YOUR GOAL: How do the lines below between the ones holding "An optional correction" and "To provide redundancy, it", inclusive, read? Give them again exactly, with no other lines.

MATERIAL TO PROCESS:
----------
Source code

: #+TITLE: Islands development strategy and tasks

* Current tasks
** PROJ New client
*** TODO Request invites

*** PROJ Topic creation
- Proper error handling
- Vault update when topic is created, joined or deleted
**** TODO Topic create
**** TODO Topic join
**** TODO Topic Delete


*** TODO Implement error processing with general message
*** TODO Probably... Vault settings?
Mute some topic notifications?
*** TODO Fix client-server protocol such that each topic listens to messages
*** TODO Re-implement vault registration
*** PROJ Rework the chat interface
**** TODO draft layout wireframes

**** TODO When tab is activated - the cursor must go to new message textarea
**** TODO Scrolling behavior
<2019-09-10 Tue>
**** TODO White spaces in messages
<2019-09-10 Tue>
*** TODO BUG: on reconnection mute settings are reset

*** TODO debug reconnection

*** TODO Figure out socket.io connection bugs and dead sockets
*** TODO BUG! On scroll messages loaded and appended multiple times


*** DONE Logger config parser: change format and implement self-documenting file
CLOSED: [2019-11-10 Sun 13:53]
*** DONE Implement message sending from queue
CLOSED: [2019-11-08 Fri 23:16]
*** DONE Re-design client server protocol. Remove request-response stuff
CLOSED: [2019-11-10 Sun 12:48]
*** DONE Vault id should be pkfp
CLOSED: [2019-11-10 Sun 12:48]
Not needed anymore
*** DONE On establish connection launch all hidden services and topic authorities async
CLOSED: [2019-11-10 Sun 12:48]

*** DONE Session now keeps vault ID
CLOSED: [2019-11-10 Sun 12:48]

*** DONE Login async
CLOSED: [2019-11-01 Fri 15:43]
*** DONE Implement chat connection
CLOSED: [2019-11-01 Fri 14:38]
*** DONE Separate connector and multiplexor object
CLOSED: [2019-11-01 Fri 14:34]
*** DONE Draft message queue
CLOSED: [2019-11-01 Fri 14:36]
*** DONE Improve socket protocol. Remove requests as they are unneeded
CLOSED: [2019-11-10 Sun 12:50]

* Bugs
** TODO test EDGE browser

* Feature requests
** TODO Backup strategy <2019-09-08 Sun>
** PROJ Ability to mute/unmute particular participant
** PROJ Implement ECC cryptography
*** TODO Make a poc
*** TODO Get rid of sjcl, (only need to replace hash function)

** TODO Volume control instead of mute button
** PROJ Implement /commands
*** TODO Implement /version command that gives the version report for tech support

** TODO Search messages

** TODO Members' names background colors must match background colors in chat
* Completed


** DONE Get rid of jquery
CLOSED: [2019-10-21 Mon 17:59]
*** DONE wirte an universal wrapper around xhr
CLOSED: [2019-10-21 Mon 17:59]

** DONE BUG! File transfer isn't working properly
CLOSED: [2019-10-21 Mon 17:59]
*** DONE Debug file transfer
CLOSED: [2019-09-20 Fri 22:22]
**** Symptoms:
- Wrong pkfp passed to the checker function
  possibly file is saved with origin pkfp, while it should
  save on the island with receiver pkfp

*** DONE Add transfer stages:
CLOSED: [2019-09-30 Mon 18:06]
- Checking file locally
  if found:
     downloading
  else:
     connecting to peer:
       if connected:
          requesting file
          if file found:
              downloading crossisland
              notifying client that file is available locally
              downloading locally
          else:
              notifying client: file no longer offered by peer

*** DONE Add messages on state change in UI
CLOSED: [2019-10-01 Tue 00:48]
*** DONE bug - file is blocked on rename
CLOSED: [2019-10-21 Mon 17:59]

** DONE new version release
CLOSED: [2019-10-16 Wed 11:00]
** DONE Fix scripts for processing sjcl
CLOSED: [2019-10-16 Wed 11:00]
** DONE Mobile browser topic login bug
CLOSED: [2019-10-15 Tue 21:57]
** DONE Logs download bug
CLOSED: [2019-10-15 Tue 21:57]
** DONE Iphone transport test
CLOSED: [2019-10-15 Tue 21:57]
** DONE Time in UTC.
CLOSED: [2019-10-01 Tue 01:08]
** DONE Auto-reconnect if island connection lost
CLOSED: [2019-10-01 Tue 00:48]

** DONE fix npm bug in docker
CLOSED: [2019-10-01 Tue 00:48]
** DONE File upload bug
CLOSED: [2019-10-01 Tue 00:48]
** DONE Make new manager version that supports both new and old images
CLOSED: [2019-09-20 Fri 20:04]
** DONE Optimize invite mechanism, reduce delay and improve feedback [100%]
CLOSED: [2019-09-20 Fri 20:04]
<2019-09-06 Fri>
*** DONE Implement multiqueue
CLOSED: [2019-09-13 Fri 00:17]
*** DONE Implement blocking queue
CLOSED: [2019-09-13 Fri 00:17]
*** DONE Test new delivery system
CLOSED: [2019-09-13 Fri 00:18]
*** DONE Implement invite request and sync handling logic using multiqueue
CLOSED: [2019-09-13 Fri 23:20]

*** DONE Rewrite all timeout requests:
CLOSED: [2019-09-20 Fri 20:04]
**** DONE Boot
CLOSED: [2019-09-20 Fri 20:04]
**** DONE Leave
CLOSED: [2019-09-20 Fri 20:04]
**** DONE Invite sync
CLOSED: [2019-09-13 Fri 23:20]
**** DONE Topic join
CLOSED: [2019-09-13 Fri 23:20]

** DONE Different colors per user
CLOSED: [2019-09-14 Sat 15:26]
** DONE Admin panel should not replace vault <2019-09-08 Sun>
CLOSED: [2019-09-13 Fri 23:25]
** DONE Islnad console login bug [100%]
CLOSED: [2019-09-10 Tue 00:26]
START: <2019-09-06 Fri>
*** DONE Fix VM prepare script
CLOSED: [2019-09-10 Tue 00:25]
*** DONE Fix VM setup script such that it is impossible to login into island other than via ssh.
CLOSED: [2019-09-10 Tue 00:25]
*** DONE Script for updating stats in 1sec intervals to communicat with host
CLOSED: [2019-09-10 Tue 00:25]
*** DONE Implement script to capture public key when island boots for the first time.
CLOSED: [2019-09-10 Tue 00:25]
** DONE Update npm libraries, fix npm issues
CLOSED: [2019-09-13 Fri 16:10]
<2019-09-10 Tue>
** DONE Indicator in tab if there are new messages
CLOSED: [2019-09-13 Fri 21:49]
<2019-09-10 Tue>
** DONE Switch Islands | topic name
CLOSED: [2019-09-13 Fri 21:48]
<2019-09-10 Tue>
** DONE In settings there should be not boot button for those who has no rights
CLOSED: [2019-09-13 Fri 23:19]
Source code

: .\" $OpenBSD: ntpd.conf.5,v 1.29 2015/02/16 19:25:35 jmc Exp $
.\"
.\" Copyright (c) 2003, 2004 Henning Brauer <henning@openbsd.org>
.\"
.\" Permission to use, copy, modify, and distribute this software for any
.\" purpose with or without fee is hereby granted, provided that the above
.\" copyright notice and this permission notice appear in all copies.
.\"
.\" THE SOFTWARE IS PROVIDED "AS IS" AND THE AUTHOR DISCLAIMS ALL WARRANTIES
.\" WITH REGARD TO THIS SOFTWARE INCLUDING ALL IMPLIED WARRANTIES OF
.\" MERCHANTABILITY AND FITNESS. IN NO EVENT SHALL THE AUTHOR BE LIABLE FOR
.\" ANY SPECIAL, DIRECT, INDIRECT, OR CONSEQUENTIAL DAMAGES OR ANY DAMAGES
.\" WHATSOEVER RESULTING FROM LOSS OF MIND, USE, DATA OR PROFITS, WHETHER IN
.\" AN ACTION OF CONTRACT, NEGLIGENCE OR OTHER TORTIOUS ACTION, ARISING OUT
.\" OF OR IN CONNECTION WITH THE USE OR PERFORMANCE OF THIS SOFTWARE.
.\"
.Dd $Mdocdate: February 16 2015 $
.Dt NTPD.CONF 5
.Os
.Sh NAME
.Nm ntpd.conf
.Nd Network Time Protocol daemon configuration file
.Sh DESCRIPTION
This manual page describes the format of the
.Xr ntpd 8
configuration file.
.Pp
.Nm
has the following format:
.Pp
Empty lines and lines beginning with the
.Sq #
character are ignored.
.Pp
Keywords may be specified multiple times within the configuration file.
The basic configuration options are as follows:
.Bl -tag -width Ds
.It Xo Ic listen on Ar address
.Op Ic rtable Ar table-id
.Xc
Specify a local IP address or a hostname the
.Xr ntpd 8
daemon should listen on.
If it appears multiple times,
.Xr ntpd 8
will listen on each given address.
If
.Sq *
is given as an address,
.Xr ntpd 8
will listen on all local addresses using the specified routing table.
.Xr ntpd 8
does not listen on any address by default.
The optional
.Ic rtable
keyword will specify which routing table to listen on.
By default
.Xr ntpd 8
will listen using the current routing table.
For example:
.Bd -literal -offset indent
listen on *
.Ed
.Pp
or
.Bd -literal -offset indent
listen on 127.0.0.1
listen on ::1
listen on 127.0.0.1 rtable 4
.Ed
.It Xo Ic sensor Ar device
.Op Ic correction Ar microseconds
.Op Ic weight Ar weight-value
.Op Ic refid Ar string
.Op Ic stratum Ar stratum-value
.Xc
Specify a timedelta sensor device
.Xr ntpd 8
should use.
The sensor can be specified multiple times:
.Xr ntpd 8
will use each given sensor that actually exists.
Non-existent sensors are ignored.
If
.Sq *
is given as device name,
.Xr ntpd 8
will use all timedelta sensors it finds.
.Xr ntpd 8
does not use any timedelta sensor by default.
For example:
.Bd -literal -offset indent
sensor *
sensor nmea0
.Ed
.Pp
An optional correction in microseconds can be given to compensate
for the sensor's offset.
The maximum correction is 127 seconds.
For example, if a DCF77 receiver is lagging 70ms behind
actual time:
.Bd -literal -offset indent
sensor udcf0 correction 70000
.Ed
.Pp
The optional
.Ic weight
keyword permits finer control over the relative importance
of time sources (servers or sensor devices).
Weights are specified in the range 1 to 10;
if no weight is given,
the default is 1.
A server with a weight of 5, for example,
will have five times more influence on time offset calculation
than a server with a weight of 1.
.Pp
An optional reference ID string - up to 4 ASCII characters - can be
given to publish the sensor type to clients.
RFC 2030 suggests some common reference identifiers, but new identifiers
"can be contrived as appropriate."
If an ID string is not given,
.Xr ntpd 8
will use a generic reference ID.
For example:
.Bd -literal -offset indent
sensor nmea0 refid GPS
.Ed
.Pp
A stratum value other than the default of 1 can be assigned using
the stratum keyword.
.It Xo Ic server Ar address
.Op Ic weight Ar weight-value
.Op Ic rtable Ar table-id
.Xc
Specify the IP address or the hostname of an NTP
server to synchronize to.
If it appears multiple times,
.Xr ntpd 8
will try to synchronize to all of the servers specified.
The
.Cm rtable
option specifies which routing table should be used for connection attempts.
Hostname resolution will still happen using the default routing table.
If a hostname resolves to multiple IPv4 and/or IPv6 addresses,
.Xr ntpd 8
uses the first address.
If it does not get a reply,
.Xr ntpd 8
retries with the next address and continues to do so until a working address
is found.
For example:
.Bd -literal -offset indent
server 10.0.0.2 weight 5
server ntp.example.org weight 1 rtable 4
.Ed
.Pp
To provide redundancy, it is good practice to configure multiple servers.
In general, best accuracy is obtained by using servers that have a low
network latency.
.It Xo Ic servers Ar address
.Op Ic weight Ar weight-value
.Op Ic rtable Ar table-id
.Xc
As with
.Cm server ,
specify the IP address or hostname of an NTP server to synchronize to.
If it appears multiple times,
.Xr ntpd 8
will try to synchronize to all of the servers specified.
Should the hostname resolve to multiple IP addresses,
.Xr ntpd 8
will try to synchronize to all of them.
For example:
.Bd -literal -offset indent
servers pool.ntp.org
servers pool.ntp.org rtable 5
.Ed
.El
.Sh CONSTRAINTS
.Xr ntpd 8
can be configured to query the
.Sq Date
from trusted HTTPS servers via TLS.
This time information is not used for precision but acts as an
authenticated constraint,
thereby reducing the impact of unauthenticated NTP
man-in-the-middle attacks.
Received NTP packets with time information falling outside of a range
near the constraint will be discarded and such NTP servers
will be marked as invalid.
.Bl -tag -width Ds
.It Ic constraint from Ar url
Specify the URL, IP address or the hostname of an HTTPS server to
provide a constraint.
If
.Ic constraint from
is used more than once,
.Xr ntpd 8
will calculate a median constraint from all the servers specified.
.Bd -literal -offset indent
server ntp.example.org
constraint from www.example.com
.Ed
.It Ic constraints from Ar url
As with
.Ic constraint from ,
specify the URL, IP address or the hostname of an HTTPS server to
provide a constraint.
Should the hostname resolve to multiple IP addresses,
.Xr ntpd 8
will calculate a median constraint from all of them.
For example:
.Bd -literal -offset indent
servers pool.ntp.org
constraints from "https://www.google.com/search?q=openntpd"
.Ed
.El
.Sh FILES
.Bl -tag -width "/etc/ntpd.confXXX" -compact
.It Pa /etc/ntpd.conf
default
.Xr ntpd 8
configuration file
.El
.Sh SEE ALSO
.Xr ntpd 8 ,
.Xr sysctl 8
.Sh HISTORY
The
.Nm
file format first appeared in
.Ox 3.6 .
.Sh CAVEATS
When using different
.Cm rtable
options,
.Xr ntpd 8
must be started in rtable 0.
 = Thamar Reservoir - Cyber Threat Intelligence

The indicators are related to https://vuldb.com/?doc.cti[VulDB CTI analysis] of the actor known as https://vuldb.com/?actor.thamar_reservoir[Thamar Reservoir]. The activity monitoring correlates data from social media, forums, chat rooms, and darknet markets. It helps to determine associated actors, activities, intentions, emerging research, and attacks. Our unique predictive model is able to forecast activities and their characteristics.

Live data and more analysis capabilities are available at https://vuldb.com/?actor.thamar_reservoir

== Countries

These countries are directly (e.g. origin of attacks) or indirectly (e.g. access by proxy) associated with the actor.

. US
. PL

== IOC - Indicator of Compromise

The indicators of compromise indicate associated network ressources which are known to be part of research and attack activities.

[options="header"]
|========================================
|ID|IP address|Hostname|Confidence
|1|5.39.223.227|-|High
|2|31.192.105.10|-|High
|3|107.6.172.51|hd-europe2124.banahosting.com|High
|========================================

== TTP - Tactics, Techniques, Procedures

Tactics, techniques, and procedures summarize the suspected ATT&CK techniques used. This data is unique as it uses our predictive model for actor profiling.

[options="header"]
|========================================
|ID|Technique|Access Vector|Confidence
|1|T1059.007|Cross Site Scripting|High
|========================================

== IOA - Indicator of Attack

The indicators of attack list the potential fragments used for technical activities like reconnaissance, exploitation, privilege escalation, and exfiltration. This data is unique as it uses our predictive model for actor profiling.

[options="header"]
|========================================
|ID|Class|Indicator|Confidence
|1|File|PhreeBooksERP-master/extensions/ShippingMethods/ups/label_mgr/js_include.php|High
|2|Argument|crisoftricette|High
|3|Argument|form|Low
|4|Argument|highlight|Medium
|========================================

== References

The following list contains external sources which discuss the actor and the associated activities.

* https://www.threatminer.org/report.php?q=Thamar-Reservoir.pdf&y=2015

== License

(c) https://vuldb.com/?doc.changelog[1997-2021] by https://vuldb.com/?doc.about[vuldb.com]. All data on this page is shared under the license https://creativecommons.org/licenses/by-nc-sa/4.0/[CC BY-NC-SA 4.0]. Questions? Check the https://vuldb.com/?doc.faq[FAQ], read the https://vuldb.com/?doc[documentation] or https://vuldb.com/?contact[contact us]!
----------
TASK RESULT:
An optional correction in microseconds can be given to compensate
for the sensor's offset.
The maximum correction is 127 seconds.
For example, if a DCF77 receiver is lagging 70ms behind
actual time:
.Bd -literal -offset indent
sensor udcf0 correction 70000
.Ed
.Pp
The optional
.Ic weight
keyword permits finer control over the relative importance
of time sources (servers or sensor devices).
Weights are specified in the range 1 to 10;
if no weight is given,
the default is 1.
A server with a weight of 5, for example,
will have five times more influence on time offset calculation
than a server with a weight of 1.
.Pp
An optional reference ID string - up to 4 ASCII characters - can be
given to publish the sensor type to clients.
RFC 2030 suggests some common reference identifiers, but new identifiers
"can be contrived as appropriate."
If an ID string is not given,
.Xr ntpd 8
will use a generic reference ID.
For example:
.Bd -literal -offset indent
sensor nmea0 refid GPS
.Ed
.Pp
A stratum value other than the default of 1 can be assigned using
the stratum keyword.
.It Xo Ic server Ar address
.Op Ic weight Ar weight-value
.Op Ic rtable Ar table-id
.Xc
Specify the IP address or the hostname of an NTP
server to synchronize to.
If it appears multiple times,
.Xr ntpd 8
will try to synchronize to all of the servers specified.
The
.Cm rtable
option specifies which routing table should be used for connection attempts.
Hostname resolution will still happen using the default routing table.
If a hostname resolves to multiple IPv4 and/or IPv6 addresses,
.Xr ntpd 8
uses the first address.
If it does not get a reply,
.Xr ntpd 8
retries with the next address and continues to do so until a working address
is found.
For example:
.Bd -literal -offset indent
server 10.0.0.2 weight 5
server ntp.example.org weight 1 rtable 4
.Ed
.Pp
To provide redundancy, it is good practice to configure multiple servers.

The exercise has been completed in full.